А ведь у матросов тоже были сердца, хотя и запрятанные глубоко под огрубевшую от штормов, солнца и тяжелой жизни кожу.
А после проклятия Филиппа перестали бояться, ведь он уже не мог никого покарать. Капитан чувствовал ненависть матросов и обиду на прошлое, которая жила в их сердцах, как память о войне или стихийном бедствии. О таких вещах вроде бы забываешь, но стоит кому-нибудь напомнить, и боль оживает с новой силой. Он старался с ними как можно меньше общаться, Филипп принимал участие в управлении кораблем в шторм, но только через боцмана и штурмана. Питер Ван Гольф был единственным человеком, который не держал на него зла. А Дирк был слишком рационален, он хотя и ненавидел капитана, но понимал, что в шторм без знаний и навыков Филиппа не обойтись.
Это воспоминания пронеслись в голове капитана за минуту. Команда не раскается, чтобы спасти его потомков и снять проклятие никогда, им нет никакого дела до Господа Бога, для них покаяние подобно отказу от женщин и алкоголя, чтобы заработать себе теплое местечко в раю. Филипп невесело усмехнулся. Он решил поговорить с Соней и Данилой, может, ему станет легче. Но капитан не знал, где они и пошел к кораблю посмотреть, нет ли их там.
И тут он увидел, что кто-то распят высоко на мачте. Капитан сразу догадался, что это отец Олег.
Последний не то крикнул, не то громко простонал что-то нечленораздельное.
Филипп подумал, что надо освободить его, вдруг служитель Господа все-таки убедит матросов раскаяться. Это последняя надежда, тонкая ниточка, которая может привести к спасению. Как огни лайнера, проплывающего мимо их злосчастного корабля и отправляющегося в другую жизнь, пусть сложную и трагическую, но все-таки нормальную и даже иногда счастливую.
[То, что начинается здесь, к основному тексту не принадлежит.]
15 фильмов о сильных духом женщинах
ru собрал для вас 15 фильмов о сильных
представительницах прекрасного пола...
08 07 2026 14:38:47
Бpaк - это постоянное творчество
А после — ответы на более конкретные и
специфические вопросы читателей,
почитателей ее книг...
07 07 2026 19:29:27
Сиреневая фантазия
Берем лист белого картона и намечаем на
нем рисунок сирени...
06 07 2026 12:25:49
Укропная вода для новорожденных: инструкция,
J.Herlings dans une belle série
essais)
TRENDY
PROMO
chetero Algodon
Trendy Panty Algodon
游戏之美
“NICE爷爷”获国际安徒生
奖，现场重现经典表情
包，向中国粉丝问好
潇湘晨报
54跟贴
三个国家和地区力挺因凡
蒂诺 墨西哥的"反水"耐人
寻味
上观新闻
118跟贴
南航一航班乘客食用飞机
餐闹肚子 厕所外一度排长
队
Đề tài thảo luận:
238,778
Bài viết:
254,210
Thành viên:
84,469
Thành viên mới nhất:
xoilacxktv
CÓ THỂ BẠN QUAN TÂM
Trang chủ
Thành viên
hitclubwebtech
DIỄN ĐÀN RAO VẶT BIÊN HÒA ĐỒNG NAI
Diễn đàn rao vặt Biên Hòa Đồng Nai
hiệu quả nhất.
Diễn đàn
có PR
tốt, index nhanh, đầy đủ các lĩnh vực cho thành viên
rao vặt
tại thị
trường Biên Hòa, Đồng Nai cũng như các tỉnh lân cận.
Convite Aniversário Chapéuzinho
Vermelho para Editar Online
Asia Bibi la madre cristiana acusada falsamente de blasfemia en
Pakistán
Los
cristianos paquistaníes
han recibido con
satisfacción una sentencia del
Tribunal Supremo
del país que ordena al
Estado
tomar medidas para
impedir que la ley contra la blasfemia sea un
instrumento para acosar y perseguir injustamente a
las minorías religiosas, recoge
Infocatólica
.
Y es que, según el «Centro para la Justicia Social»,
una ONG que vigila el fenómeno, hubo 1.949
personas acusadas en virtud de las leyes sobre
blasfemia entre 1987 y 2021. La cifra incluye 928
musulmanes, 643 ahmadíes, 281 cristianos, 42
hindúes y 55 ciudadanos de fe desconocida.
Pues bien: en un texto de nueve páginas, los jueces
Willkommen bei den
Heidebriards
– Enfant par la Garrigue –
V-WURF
Капитан часто наблюдал за уплывающими кораблями, но оставался в своем вечном кошмаре. Да и что могло произойти? Ни одно судно не могло взять на борт капитана Летучего Голландца. И все равно в душе Филиппа при появлении кораблей просыпалась детская наивная непонятная надежда, что нечто может произойти и изменить его участь. Но другие суда всегда исчезали, и все оставалось по-прежнему.